I'm still not completely sure of the timeline, but it happened something like this:
My moms dad cheated on my grandmother, mom got pregnant with me, my moms dad told her he was divorcing my grandmother, my mom was furious and told him that he would play no part in my life.
And until I was 10, I did not know my moms father.
Truth be told, I wish I had never met the man.
When I did meet him, he just popped in and out of my life until I was about 18 or so when I made the choice to see him as little as possible.
I have many words that I would like say that are mean and cruel, but I will not give him that luxury. He does not even deserve the worst of my words.
You're probably asking yourself, why doesn't he like this man? Well, for all of my moms life, her father was a pastor of several churches and a music leader and from what Ive been told, a great preacher. But that changed. He got sexually involved with a woman he was counseling and left my grandmother for her. After I met him, and after I got my call to ministry, I was paralyzed with fear for almost two and a half years because of that mans sins. I was terrified that I would turn out like him. Finally one day, I bucked up and chose not to be a victim of my own fear anymore. I decided to have as little contact with the man as I could.
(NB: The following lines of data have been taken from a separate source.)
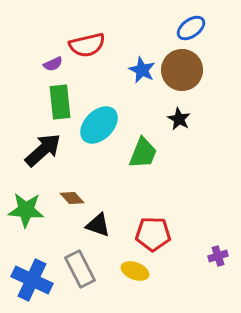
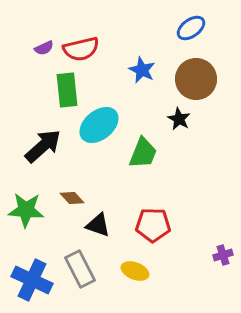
red semicircle: moved 6 px left, 4 px down
purple semicircle: moved 9 px left, 16 px up
brown circle: moved 14 px right, 9 px down
green rectangle: moved 7 px right, 12 px up
cyan ellipse: rotated 6 degrees clockwise
black arrow: moved 4 px up
red pentagon: moved 9 px up
purple cross: moved 5 px right, 1 px up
I've never considered the man a grandfather. Huey, may dad's dad, was my Grandfather until he passed away this last June. My grandmother waited twenty years before she got remarried, and when I was 19, I was privileged to walk my grandmother down the aisle as she married a man named Leroy who several years prior had lost his wife to breast cancer, and by the grace of God, God brought Leroy and my grandmother together and Leroy is more of grandfather than that other man has ever been. It was easy to love Leroy because he is the grandfather I should have had, not my moms real dad.
If you want to get personal, I can't stand my paternal grandfather. I get angry when I see him or talk to him on the phone. I even have him in my phone as "Do Not Answer"
Is it wrong for me to feel this way? I don't think so. The man is a horrible example who is still married to the whore he cheated with. and yes...I have every right to call her a whore. I've forgiven them both, but I don't have to let him be a part of my life. I never met the whore he cheated with, but it I ever did, I guarantee it would not be a nice meeting.
I decided to write this because he had the audacity to call me tonight. I am still fuming angry that he tries to have a relationship with me. He walked away 22 years ago, and I want nothing to do with him.